In a method for predicting a learning rate in a GPU cluster equipped with a plurality of GPUs for simultaneous learning of a plurality of deep learning models,
The first time it takes for each model variable of the deep learning model to calculate the gradient value from the time when the data of the input data batch is input in one GPU and write it to the CPU memory, and each of the above A measuring step of measuring a second time taken to update the model variable in the CPU; And
Including; a learning time prediction step of predicting a learning time of the deep learning model using the first time and the second time,
The learning time prediction step,
A first prediction step of predicting a time from a time point at which the data is input for each of the model variables until a slope value of a corresponding model variable is written to the CPU memory based on the first time;
A calculation step of calculating a time taken to update the corresponding model variable in the CPU based on the second time;
A second prediction step of predicting a time taken to exchange the corresponding model variable and the slope value of the corresponding model variable between servers through a network;
A summation step of calculating a summation time for each model variable by summing the time predicted in the first prediction step, the time calculated in the calculation step, and the time predicted in the second prediction step for each of the model variables; And
Predicting a maximum value among the summation times for all model variables as the learning time;
Containing, a method for predicting the learning rate of a GPU-based distributed deep learning model.
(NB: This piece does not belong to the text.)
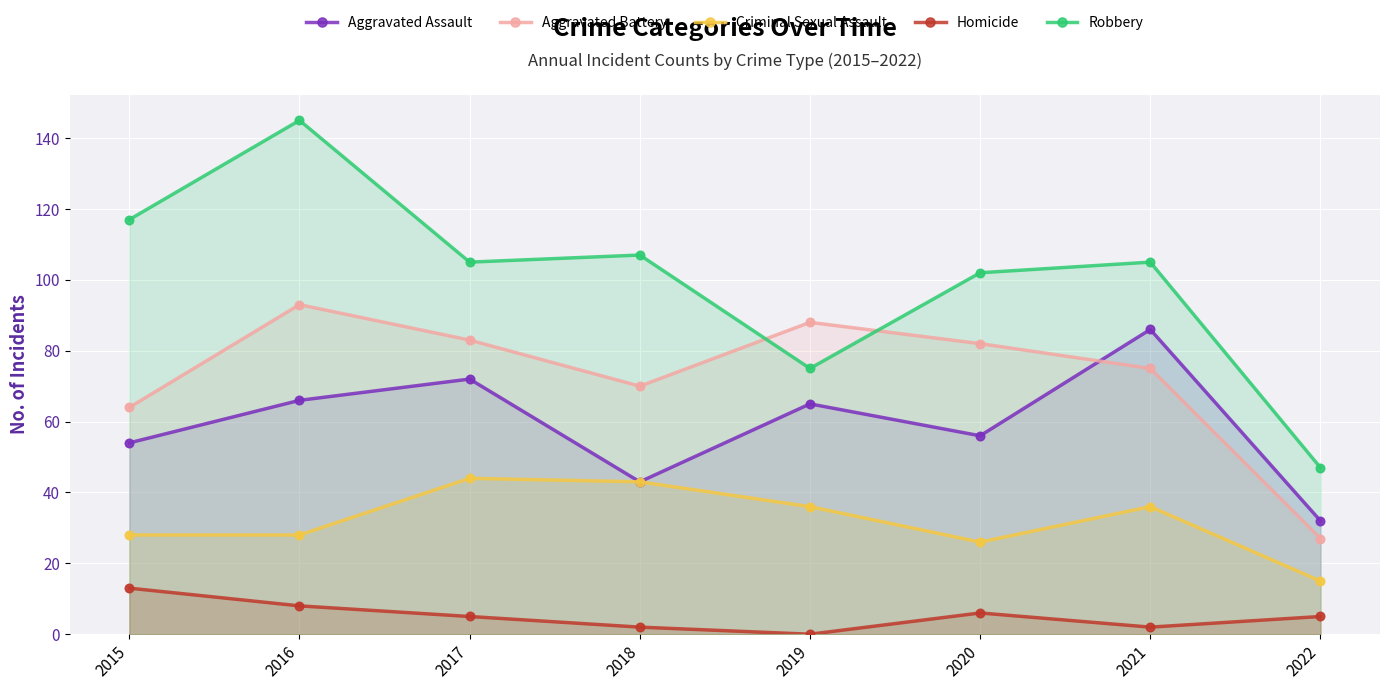

At which category is the sum across all series the highest?

2016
The method of claim 1, wherein the measuring step,
A method for predicting a learning speed of a GPU-based distributed deep learning model, measuring the first time while increasing the size of the input data batch by two times starting from 1.

The method of claim 2, wherein the measuring step,
A method for predicting the learning speed of a GPU-based distributed deep learning model, predicting the first time for an input data batch having an arbitrary size by linear fitting a section between a plurality of measured first times.

The method of claim 1,
The time predicted in the second prediction step is determined by the following equation, a method for predicting a learning rate of a GPU-based distributed deep learning model.
<Equation>
2*S*(n-1)*(1+c*H_{n-1})/(n*W),
However, n is the number of servers in which the plurality of GPUs are distributed, W is the network bandwidth between the servers, S is the size of the corresponding model variable, and H_{n-1} is the n-1th harmonic. number), c is the correction constant.

The method of claim 4,
When the difference between the learning time and the actual learning time exceeds a preset threshold, a correction step of correcting the correction constant with another correction constant; further comprising, a method for predicting a learning rate of a GPU-based distributed deep learning model .

A computer-readable recording medium storing a program for executing the method of claim 1 on a computer.